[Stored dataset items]
◆ ◆ ◆ ◆

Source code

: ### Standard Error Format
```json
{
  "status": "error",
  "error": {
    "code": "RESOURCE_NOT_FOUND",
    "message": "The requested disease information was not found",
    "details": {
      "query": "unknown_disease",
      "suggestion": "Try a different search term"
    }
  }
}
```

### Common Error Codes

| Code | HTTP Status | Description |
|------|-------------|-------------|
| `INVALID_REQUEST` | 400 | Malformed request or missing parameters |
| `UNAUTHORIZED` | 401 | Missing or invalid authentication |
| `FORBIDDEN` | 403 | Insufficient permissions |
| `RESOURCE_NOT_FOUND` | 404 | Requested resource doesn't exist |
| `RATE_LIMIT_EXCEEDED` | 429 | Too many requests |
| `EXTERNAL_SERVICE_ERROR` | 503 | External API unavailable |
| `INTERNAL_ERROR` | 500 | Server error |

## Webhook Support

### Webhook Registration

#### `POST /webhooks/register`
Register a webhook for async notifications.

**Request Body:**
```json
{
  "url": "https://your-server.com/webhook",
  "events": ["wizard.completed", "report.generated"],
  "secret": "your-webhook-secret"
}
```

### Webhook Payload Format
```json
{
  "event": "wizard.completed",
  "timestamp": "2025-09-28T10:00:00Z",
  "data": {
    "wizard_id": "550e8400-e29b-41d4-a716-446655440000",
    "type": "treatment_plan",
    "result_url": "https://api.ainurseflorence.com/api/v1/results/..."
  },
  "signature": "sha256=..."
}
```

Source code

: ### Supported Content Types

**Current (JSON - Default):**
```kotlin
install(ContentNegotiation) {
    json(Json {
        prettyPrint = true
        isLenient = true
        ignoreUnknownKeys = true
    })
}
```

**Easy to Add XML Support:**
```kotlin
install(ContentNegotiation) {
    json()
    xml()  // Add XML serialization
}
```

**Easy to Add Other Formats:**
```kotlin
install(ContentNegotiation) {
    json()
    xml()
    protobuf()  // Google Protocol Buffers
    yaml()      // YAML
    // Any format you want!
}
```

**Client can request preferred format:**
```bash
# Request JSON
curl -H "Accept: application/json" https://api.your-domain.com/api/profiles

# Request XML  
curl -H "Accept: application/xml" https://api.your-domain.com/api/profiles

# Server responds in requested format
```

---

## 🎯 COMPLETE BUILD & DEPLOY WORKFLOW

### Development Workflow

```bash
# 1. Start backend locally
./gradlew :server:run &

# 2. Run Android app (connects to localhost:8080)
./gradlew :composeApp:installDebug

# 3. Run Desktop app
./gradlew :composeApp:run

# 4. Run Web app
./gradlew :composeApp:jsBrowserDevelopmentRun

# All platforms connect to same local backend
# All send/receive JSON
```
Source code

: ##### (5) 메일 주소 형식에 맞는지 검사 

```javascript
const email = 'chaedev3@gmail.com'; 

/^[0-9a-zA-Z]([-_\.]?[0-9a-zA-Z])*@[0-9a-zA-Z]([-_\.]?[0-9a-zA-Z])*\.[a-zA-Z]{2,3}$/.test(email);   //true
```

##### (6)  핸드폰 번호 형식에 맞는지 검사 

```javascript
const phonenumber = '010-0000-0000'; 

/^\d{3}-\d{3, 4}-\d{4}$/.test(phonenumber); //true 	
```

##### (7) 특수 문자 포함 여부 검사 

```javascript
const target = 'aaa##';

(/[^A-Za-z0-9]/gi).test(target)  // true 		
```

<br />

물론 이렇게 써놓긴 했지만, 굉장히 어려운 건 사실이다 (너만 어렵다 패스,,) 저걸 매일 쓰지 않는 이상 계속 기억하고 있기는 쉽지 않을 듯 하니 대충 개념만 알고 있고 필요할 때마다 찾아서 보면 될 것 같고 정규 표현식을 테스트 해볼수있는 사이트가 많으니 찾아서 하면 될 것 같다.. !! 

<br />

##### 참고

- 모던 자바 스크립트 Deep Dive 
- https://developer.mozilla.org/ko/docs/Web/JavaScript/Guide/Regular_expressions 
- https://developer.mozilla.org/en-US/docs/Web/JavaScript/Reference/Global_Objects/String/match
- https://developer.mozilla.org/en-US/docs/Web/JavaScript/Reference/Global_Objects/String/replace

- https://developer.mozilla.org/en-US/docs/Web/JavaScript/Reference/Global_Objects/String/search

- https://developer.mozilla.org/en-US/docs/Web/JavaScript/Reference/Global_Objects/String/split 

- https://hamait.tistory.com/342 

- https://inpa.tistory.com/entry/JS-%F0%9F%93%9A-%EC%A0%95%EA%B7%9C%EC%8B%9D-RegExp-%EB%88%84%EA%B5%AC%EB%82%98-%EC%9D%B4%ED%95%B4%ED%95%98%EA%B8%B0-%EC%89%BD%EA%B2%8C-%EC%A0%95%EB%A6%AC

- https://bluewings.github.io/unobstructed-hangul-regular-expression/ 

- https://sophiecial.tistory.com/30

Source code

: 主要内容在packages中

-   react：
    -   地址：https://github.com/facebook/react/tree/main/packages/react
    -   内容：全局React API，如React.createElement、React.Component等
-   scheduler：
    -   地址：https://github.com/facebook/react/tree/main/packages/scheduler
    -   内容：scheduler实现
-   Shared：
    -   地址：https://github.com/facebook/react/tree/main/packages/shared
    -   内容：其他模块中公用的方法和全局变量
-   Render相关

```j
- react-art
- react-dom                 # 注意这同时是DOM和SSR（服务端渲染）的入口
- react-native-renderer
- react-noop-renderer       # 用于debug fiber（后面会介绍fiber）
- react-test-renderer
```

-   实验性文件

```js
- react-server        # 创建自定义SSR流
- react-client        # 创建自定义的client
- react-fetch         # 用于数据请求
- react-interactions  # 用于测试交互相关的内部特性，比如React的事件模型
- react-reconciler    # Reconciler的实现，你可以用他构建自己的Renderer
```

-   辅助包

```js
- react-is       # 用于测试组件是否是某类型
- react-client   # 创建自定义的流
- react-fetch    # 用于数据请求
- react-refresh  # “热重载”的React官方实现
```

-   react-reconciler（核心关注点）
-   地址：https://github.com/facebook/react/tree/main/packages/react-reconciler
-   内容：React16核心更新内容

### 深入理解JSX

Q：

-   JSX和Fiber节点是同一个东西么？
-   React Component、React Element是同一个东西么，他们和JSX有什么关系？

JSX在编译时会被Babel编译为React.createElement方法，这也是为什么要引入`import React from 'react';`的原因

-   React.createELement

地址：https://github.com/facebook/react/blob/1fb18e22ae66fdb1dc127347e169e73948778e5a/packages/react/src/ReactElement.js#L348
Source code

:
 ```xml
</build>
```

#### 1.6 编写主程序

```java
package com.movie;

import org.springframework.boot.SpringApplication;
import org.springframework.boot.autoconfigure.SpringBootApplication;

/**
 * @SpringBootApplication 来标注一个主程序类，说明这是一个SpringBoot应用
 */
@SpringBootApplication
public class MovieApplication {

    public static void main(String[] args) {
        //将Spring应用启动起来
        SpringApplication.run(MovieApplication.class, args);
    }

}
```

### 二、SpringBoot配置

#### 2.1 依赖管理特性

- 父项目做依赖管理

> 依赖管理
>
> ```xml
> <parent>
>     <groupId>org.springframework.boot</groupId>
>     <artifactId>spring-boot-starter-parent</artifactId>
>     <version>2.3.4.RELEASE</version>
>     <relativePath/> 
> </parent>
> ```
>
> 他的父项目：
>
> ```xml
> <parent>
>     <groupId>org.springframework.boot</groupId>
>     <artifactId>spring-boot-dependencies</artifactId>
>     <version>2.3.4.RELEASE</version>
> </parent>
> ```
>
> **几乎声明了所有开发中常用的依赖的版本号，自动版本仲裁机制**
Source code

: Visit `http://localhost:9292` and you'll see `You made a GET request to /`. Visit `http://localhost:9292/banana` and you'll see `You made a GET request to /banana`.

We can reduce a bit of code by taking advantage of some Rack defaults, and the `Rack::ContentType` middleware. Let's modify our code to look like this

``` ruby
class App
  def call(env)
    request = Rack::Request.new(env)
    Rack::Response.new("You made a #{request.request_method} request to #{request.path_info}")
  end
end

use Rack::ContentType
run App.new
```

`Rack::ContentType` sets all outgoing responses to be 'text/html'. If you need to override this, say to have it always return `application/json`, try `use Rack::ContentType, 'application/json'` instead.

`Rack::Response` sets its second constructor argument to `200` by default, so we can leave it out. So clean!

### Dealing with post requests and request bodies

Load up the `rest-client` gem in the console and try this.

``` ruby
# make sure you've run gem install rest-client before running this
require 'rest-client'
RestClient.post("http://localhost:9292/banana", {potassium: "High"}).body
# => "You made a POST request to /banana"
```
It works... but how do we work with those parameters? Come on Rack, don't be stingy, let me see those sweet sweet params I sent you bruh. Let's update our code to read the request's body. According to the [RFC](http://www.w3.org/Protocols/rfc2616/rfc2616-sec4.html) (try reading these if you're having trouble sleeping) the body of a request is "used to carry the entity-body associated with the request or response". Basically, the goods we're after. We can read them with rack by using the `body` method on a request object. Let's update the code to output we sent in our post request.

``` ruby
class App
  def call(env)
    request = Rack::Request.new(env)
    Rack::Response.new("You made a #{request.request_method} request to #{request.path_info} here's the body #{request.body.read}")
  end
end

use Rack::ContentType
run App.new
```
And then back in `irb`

◆ ◆ ◆ ◆

Collect the lines of the data that carry the word "true".

        prettyPrint = true
        isLenient = true
        ignoreUnknownKeys = true
/^[0-9a-zA-Z]([-_\.]?[0-9a-zA-Z])*@[0-9a-zA-Z]([-_\.]?[0-9a-zA-Z])*\.[a-zA-Z]{2,3}$/.test(email);   //true
/^\d{3}-\d{3, 4}-\d{4}$/.test(phonenumber); //true 	
(/[^A-Za-z0-9]/gi).test(target)  // true 		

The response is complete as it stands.